Jenny Beth Martin, co-founder of Tea Party Patriots, a national grassroots organization, rebutted the Tobacco Control study. She said the Tea Party movement started after CNBC host Rick Santelli delivered an on-air rant against the $833 billion stimulus package just after it was signed into law in 2009.

“We're thinking of having a Chicago Tea Party in July,” Santelli said on the floor of the Chicago Mercantile Exchange on Feb. 19, 2009. “All you capitalists that want to show up to Lake Michigan, I’m going to start organizing.”

“It started four years ago this week,” Martin told CNSNews.com. “For whatever reason his rant that day stuck with people across the country and we started tweeting about it and talking about it through social media.”

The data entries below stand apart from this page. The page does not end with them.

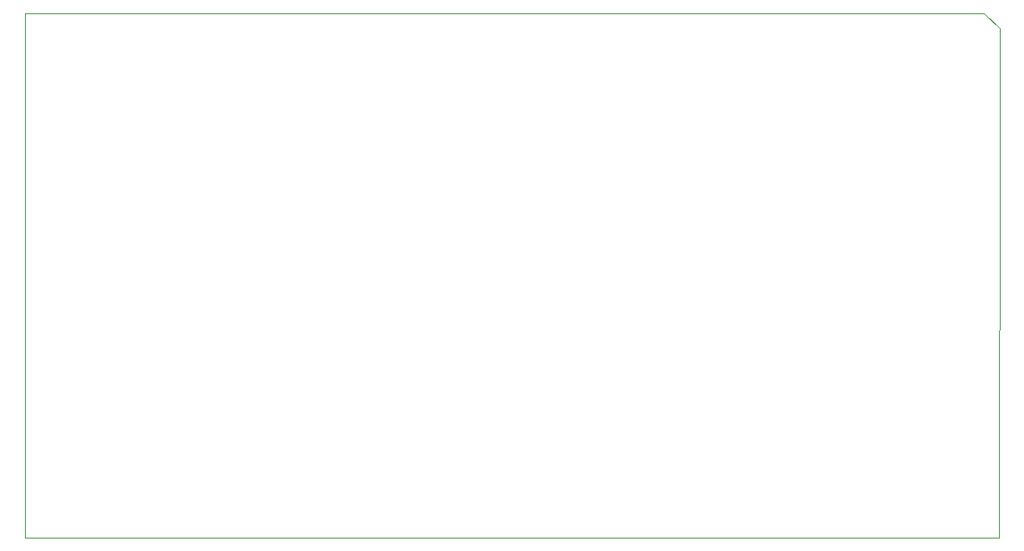
<source format=gbr>
G04 #@! TF.GenerationSoftware,KiCad,Pcbnew,(5.1.5)-3*
G04 #@! TF.CreationDate,2020-10-16T19:19:18-07:00*
G04 #@! TF.ProjectId,teensy4_ramps,7465656e-7379-4345-9f72-616d70732e6b,rev?*
G04 #@! TF.SameCoordinates,Original*
G04 #@! TF.FileFunction,Profile,NP*
%FSLAX46Y46*%
G04 Gerber Fmt 4.6, Leading zero omitted, Abs format (unit mm)*
G04 Created by KiCad (PCBNEW (5.1.5)-3) date 2020-10-16 19:19:18*
%MOMM*%
%LPD*%
G04 APERTURE LIST*
%ADD10C,0.050000*%
G04 APERTURE END LIST*
D10*
X200550000Y-102870000D02*
X200560000Y-63500000D01*
X101500000Y-104120000D02*
X200550000Y-104110000D01*
X101500000Y-50790000D02*
X101500000Y-104120000D01*
X101510000Y-50790000D02*
X101500000Y-50790000D01*
X199030000Y-50790000D02*
X101510000Y-50790000D01*
X200560000Y-52320000D02*
X199030000Y-50790000D01*
X200560000Y-63500000D02*
X200560000Y-52320000D01*
X200550000Y-104110000D02*
X200550000Y-102870000D01*
M02*

</source>
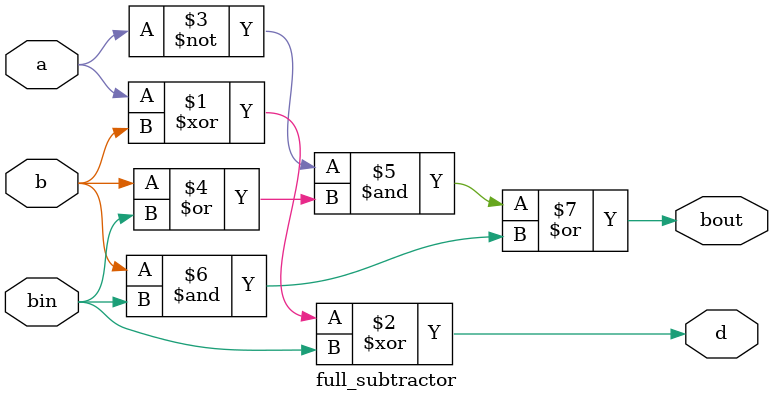
<source format=v>
module full_subtractor (
    input wire a, 
    input wire b, 
    input wire bin, // Borrow in
    output wire d, // Difference
    output wire bout // Borrow out
);
    
    assign d = a ^ b ^ bin; // Difference calculation
    assign bout = (~a & (b | bin)) | (b & bin); // Borrow out calculation
    
endmodule
</source>
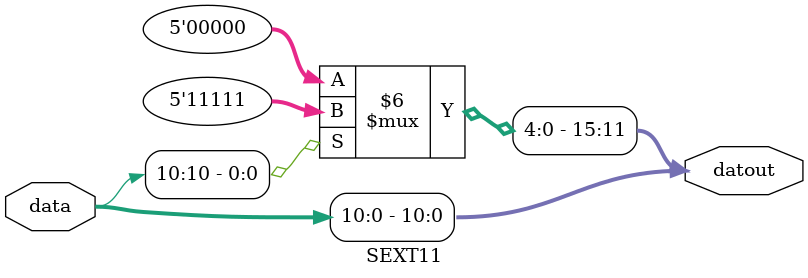
<source format=sv>
module SEXT11(
  input [10:0] data,
  output reg [15:0] datout
);
  
  always @(data) begin
    if(data[10] == 1'b1)begin
      datout = 16'b1111111111111111;
      datout[10:0] = data[10:0];     
    end else begin
      datout[10:0] = data[10:0];
      datout[15:11] = 5'b0;
   	 end
  end
endmodule
</source>
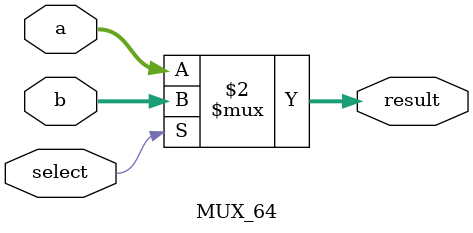
<source format=v>
module MUX_64(
            input[63:0] a, b,
            input select,
            output[63:0] result); // output 

assign result = select == 1'b1 ? b: a;
endmodule
</source>
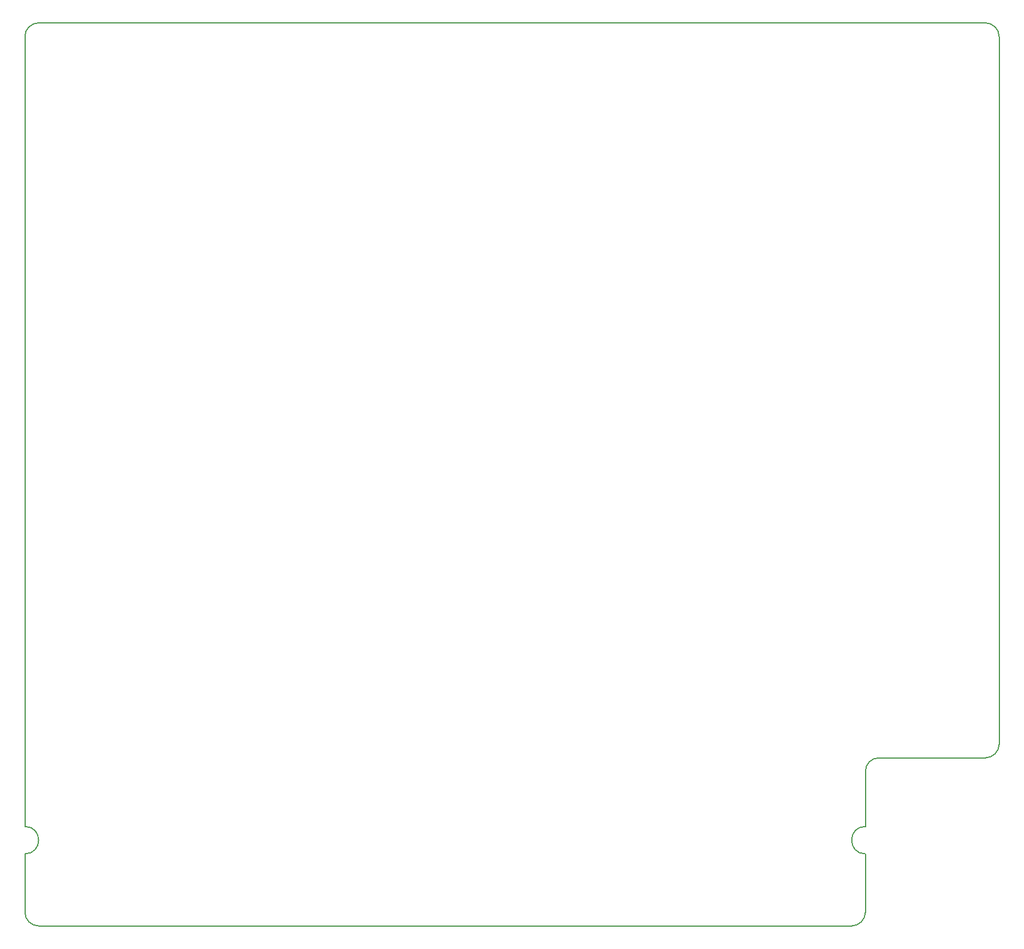
<source format=gbr>
G04 #@! TF.GenerationSoftware,KiCad,Pcbnew,(5.0.2)-1*
G04 #@! TF.CreationDate,2019-03-05T00:15:57-06:00*
G04 #@! TF.ProjectId,ODriveInterfacingBoard,4f447269-7665-4496-9e74-657266616369,rev?*
G04 #@! TF.SameCoordinates,Original*
G04 #@! TF.FileFunction,Profile,NP*
%FSLAX46Y46*%
G04 Gerber Fmt 4.6, Leading zero omitted, Abs format (unit mm)*
G04 Created by KiCad (PCBNEW (5.0.2)-1) date 3/5/2019 12:15:57 AM*
%MOMM*%
%LPD*%
G01*
G04 APERTURE LIST*
%ADD10C,0.150000*%
G04 APERTURE END LIST*
D10*
X179324000Y-147320000D02*
X179324000Y-42545000D01*
X37084000Y-40513000D02*
X177292000Y-40513000D01*
X35052000Y-42545000D02*
X35052000Y-159512000D01*
X35052000Y-42545000D02*
G75*
G02X37084000Y-40513000I2032000J0D01*
G01*
X159512000Y-172212000D02*
G75*
G02X157480000Y-174244000I-2032000J0D01*
G01*
X159512000Y-163576000D02*
G75*
G02X159512000Y-159512000I0J2032000D01*
G01*
X159512000Y-151384000D02*
G75*
G02X161544000Y-149352000I2032000J0D01*
G01*
X179324000Y-147320000D02*
G75*
G02X177292000Y-149352000I-2032000J0D01*
G01*
X177292000Y-40513000D02*
G75*
G02X179324000Y-42545000I0J-2032000D01*
G01*
X35052000Y-159512000D02*
G75*
G02X35052000Y-163576000I0J-2032000D01*
G01*
X37084000Y-174244000D02*
G75*
G02X35052000Y-172212000I0J2032000D01*
G01*
X157480000Y-174244000D02*
X37084000Y-174244000D01*
X159512000Y-163576000D02*
X159512000Y-172212000D01*
X159512000Y-151384000D02*
X159512000Y-159512000D01*
X177292000Y-149352000D02*
X161544000Y-149352000D01*
X35052000Y-172212000D02*
X35052000Y-163576000D01*
M02*

</source>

Inspired by Santelli’s rant, Martin said the following day she participated in a conference call with 22 other people, organized by the Don’t Go Movement, Smart Girl Politics and Top Conservatives on Twitter.

“We were just mostly techies who were frustrated with the lack of technology in the Republican Party during the general election in 2008 and looking for ways to improve,” Martin said.  “And then the rant happened and we started to organize a conference call and it went from there.”

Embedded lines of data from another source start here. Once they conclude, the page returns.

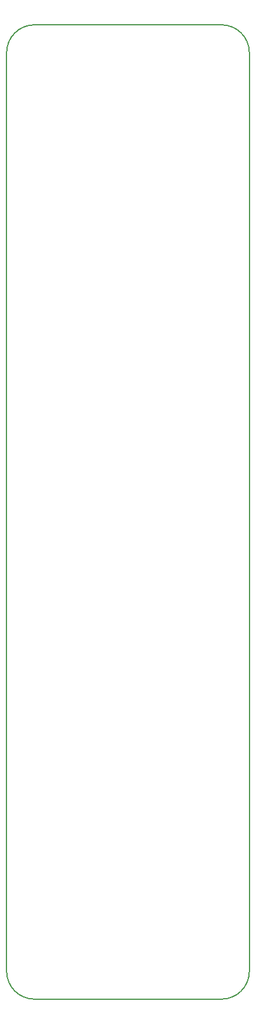
<source format=gko>
G04 #@! TF.FileFunction,Profile,NP*
%FSLAX46Y46*%
G04 Gerber Fmt 4.6, Leading zero omitted, Abs format (unit mm)*
G04 Created by KiCad (PCBNEW 4.0.4+e1-6308~48~ubuntu14.04.1-stable) date Thu Dec 22 12:45:23 2016*
%MOMM*%
%LPD*%
G01*
G04 APERTURE LIST*
%ADD10C,0.100000*%
%ADD11C,0.150000*%
G04 APERTURE END LIST*
D10*
D11*
X151000000Y-172500000D02*
G75*
G03X155000000Y-168500000I0J4000000D01*
G01*
X120000000Y-168500000D02*
G75*
G03X124000000Y-172500000I4000000J0D01*
G01*
X124000000Y-32500000D02*
G75*
G03X120000000Y-36500000I0J-4000000D01*
G01*
X155000000Y-36500000D02*
G75*
G03X151000000Y-32500000I-4000000J0D01*
G01*
X151000000Y-172500000D02*
X124000000Y-172500000D01*
X155000000Y-168500000D02*
X155000000Y-36500000D01*
X120000000Y-36500000D02*
X120000000Y-168500000D01*
X124000000Y-32500000D02*
X151000000Y-32500000D01*
M02*

</source>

“There was no one from the tobacco industry on that call,” she said.

Martin said she has never been reached out to by the tobacco industry, calling the UCSF study “outrageous.”

“I can’t believe that my taxes are going to a study like this,” she said.  “We’re nearly $17 trillion in debt and we have money to waste on programs like this?”

Levi Russell, director of public affairs for Americans for Prosperity, also dismissed the study.

“The whole thing reads more like a wild-eyed conspiracy theory than a legitimate study,” Russell told CNSNews.com. “But the bigger issue is tax dollars intended to fund cancer research being used to marginalize millions of people concerned about wasteful government spending.

“It’s more than a little ironic that this comes out at the same time President Obama is saying he absolutely cannot find any spending to cut and needs to raise taxes,” he added.